APPLY WHAT YOU READ:
1 - In the decision tree notebook, which best parameters did the grid search report?
2 - Name every class or function that the decision tree notebook imports from scikit-learn.
3 - Extend the decision tree notebook past its final line.

PASSAGE FOR REVIEW:
[Start of Attachment]

In [1]:
from sklearn.feature_extraction.text import TfidfVectorizer
from sklearn.tree import DecisionTreeClassifier
from sklearn.metrics import accuracy_score
from sklearn.model_selection import train_test_split, GridSearchCV
import pandas as pd


import pandas as pd
df = pd.read_excel(r'D:\DA\Innotrat LABS\Intent or Context Analysis\new_generated_context.xlsx')
texts = df['text']
labels = df['label']

# Split the data into training and test sets
X_train, X_test, y_train, y_test = train_test_split(texts, labels, test_size=0.2, random_state=42)

# Initialize the TF-IDF vectorizer
vectorizer = TfidfVectorizer()

# Convert text data into TF-IDF features
X_train = vectorizer.fit_transform(X_train)
X_test = vectorizer.transform(X_test)

# Define the hyperparameter grid
#param_grid = [{'max_depth': list(range(10, 15)), 'max_features': list(range(0,10))}]
param_grid = {
    'max_depth': [None,1,3,5],
    'min_samples_split': [2,5,10]
}

# Initialize the DecisionTreeClassifier
classifier = DecisionTreeClassifier()

# Initialize the GridSearchCV
grid_search = GridSearchCV(classifier, param_grid, cv = 10, scoring='accuracy')

# Train the classifier with grid search
grid_search.fit(X_train, y_train)

# Make predictions on the test set
predictions = grid_search.predict(X_test)

# Calculate the accuracy
accuracy = accuracy_score(y_test, predictions)

# Print the best parameters and accuracy
print("Best Parameters:", grid_search.best_params_)
print("Accuracy:", accuracy)

Best Parameters: {'max_depth': None, 'min_samples_split': 10}
Accuracy: 0.3181818181818182


In [2]:
new_text = 'How do you handle quality issues or non-conforming PCBs during the manufacturing process? Can you share your corrective action and preventive action (CAPA) processes for maintaining high-quality standards?'

test_X = vectorizer.transform([new_text])
predictions = grid_search.predict(test_X)
print(predictions)

['How to fabricate']


In [3]:
new_text_2 = 'I am interested in manufacturing PCBs for my project. Attached are the gerber and design files. Kindly provide a quotation for approximately 100 units. Also, please let me know the estimated manufacturing timeline'

test_X_2 = vectorizer.transform([new_text_2])
predictions = grid_search.predict(test_X_2)
print(predictions)

['Who can help me fabricate']


In [4]:
new_text_3 = 'Request for PCB Manufacturing - Urgent Project'

test_X_3 = vectorizer.transform([new_text_3])
predictions = grid_search.predict(test_X_3)
print(predictions)

[End of Attachment]

INFORMATION SUPPLIED:
[Start of Attachment]

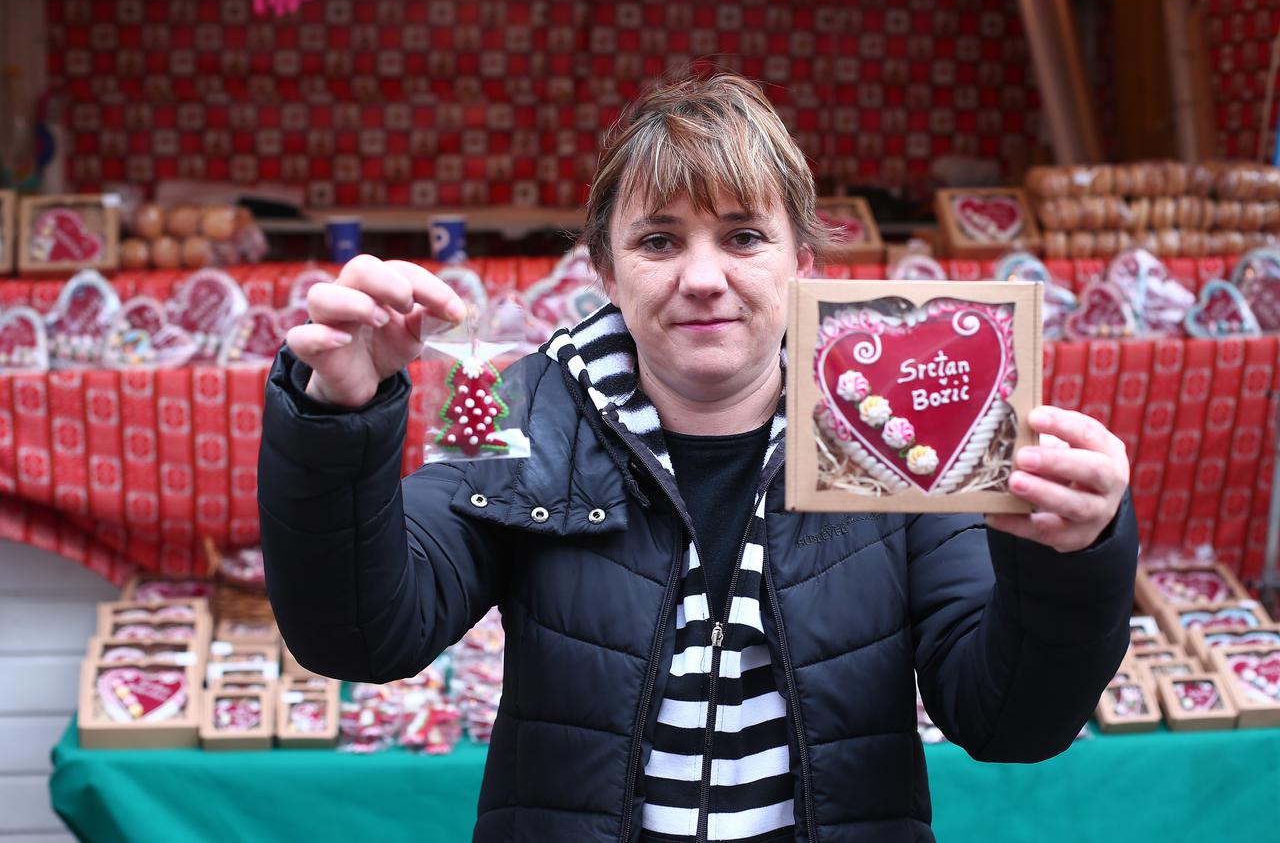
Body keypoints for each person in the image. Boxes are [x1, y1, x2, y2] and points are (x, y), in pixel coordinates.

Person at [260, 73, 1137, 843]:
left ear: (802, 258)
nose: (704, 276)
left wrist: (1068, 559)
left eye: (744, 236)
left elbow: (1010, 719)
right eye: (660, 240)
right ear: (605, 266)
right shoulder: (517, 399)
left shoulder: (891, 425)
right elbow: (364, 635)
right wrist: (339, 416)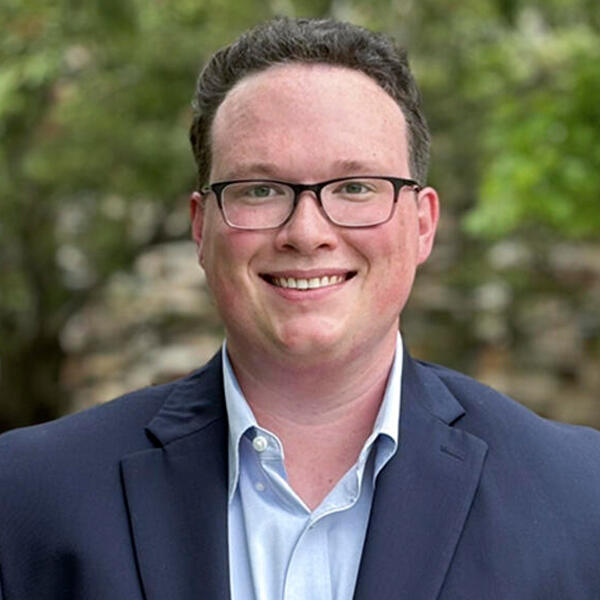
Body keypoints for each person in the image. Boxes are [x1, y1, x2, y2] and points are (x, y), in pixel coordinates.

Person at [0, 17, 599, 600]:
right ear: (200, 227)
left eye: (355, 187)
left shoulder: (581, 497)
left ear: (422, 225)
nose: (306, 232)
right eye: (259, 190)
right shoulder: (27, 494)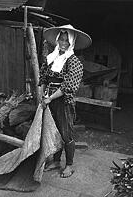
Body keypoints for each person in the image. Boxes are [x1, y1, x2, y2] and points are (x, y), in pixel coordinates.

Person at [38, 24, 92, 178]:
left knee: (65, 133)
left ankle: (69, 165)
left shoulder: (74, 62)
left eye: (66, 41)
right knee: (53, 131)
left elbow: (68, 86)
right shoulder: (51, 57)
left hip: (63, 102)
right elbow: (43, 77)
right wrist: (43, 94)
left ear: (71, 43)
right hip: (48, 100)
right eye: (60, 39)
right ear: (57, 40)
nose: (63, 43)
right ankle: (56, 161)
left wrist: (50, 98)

[End of Attachment]

TASK-BY-TASK ANSWERS:
1 - max_depth None and min_samples_split 10

2 - TfidfVectorizer, DecisionTreeClassifier, accuracy_score, train_test_split, GridSearchCV

3 -
['Help me fabricate']


In [5]:
new_text_4 = 'Hi Team, I need a PCB project which I need urgent delivery. I am sharing my details kindly let me know the next process'

test_X_4 = vectorizer.transform([new_text_4])
predictions = grid_search.predict(test_X_4)
print(predictions)

['Can you fabricate']


# Final Model Version 1.0

In [1]:
from sklearn.feature_extraction.text import CountVectorizer
from sklearn.tree import DecisionTreeClassifier
from sklearn.metrics import accuracy_score
from sklearn.model_selection import train_test_split, GridSearchCV
import pandas as pd
import nltk
from nltk.corpus import stopwords
stop_words = set(stopwords.words('english'))

df = pd.read_excel(r'D:\DA\Innotrat LABS\Intent or Context Analysis\new_generated_context.xlsx')
texts = df['text']
labels = df['label']

texts = texts.str.lower()
labels = labels.str.lower()

texts = texts.apply(lambda x: ' '.join([word for word in x.split() if word not in stop_words]))

# Split the data into training and test sets
X_train, X_test, y_train, y_test = train_test_split(texts, labels, test_size=0.2, random_state=42)

# Initialize the TF-IDF vectorizer
vectorizer = CountVectorizer()

# Convert text data into TF-IDF features
X_train = vectorizer.fit_transform(X_train)
X_test = vectorizer.transform(X_test)

# Define the hyperparameter grid
#param_grid = [{'max_depth': list(range(10, 15)), 'max_features': list(range(0,10))}]
param_grid = {
    'max_depth': [None,1,3,5],
    'min_samples_split': [2,5,10]
}

# Initialize the DecisionTreeClassifier
classifier = DecisionTreeClassifier()

# Initialize the GridSearchCV
grid_search = GridSearchCV(classifier, param_grid, cv = 10, scoring='accuracy')

# Train the classifier with grid search
grid_search.fit(X_train, y_train)

# Make predictions on the test set
predictions = grid_search.predict(X_test)

# Calculate the accuracy
accuracy = accuracy_score(y_test, predictions)

# Print the best parameters and accuracy
print("Best Parameters:", grid_search.best_params_)
print("Accuracy:", accuracy)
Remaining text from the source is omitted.